*TEXTE D'ÉTUDE*
····················

Partie II : Quelle voie suivre pour l’Union du Fleuve Mano
Sir KIERAN PRENDERGAST, Secrétaire général adjoint aux affaires politiques, a déclaré que le Libéria est replongé dans un conflit civil depuis quelques mois. Les combats ont provoqué des milliers de réfugiés et plusieurs centaines de milliers de personnes sont déplacées. Les forces rebelles se sont rapprochées de Monrovia et des pillages ont lieu contre des populations civiles. Le processus de réconciliation au Libéria risque de connaître des ratés. L’ONU estime que les politiques adoptées à l’heure actuelle sur la question du Libéria sont insuffisantes. Des pressions supplémentaires doivent être faites sur le Président Taylor et nous espérons que la Sierra Leone et la Guinée joueront un rôle dans les efforts de paix au Libéria. Nous tenons à féliciter le Maroc pour les efforts qu’il a déployés, et espérons que le nouveau sommet prévu à Rabat pourra bientôt avoir lieu. Il est temps, d’autre part, que le groupe de bons offices destiné à faciliter le retour à la stabilité dans l’Union du fleuve Mano naisse et agisse. L’influence personnelle des dirigeants de la sous-région sera indispensable. Le Secrétaire général a pour sa part décidé de créer un Bureau régional de l’ONU basé à Dakar qui sera dirigé par M. Amadou Ould Abdallah.
Sachant que des élections présidentielles doivent bientôt avoir lieu au Libéria, que peut faire la communauté internationale pour y assurer un dialogue démocratique? a demandé la Baronne AMOS.
Pour que la communauté internationale puisse agir, il faut qu’elle en ait les moyens, a dit M Prendergast. Nous souhaitons encourager les voisins du Libéria et nous voulons insister sur la réconciliation nationale, dans laquelle l’église pourrait jouer un rôle important. Ayant une société civile dynamique, le Libéria doit en tirer parti, et le pays doit aussi améliorer ses relations avec ses voisins.

····················

*DONNÉES SOURCES*
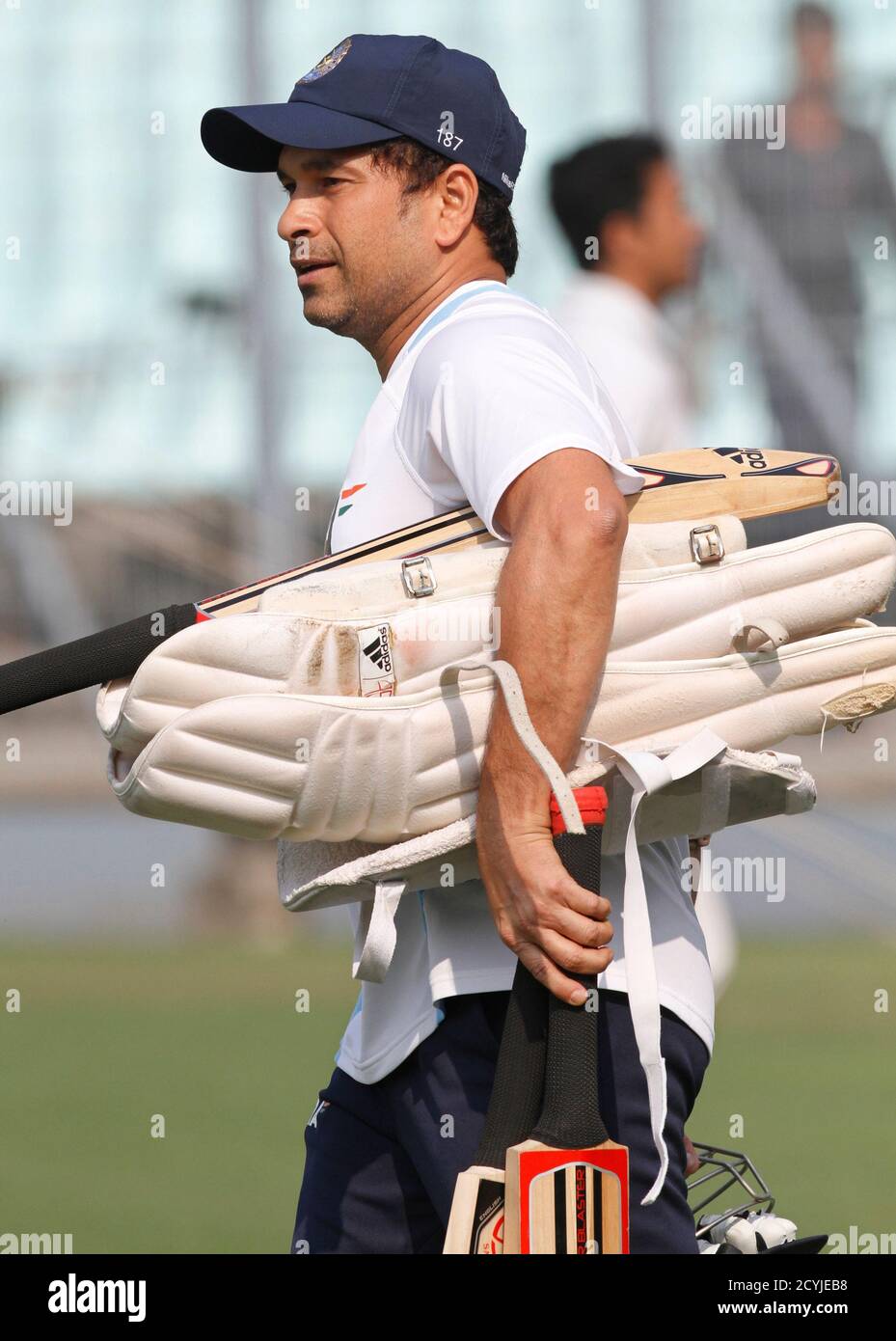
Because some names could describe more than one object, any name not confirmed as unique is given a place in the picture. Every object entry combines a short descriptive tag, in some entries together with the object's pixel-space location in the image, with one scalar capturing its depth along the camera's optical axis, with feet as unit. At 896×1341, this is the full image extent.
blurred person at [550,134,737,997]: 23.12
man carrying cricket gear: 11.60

····················

*TÂCHES À RÉALISER*
1 > Répondez aux questions suivantes à partir du texte d'étude :
(a) Qui dirigera le Bureau régional de l'ONU basé à Dakar ?
(b) Dans quelle ville le nouveau sommet doit-il se tenir ?
(c) Selon M. Prendergast, quelle institution pourrait jouer un rôle important dans la réconciliation nationale ?
2 > Extrayez du texte d'étude, à l'identique, le passage allant de « Sachant que des » à « la Baronne AMOS. ».

*RÉPONSES PAR TÂCHE*
1 >
(a) M. Amadou Ould Abdallah.
(b) À Rabat.
(c) L'église.

2 >
Sachant que des élections présidentielles doivent bientôt avoir lieu au Libéria, que peut faire la communauté internationale pour y assurer un dialogue démocratique? a demandé la Baronne AMOS.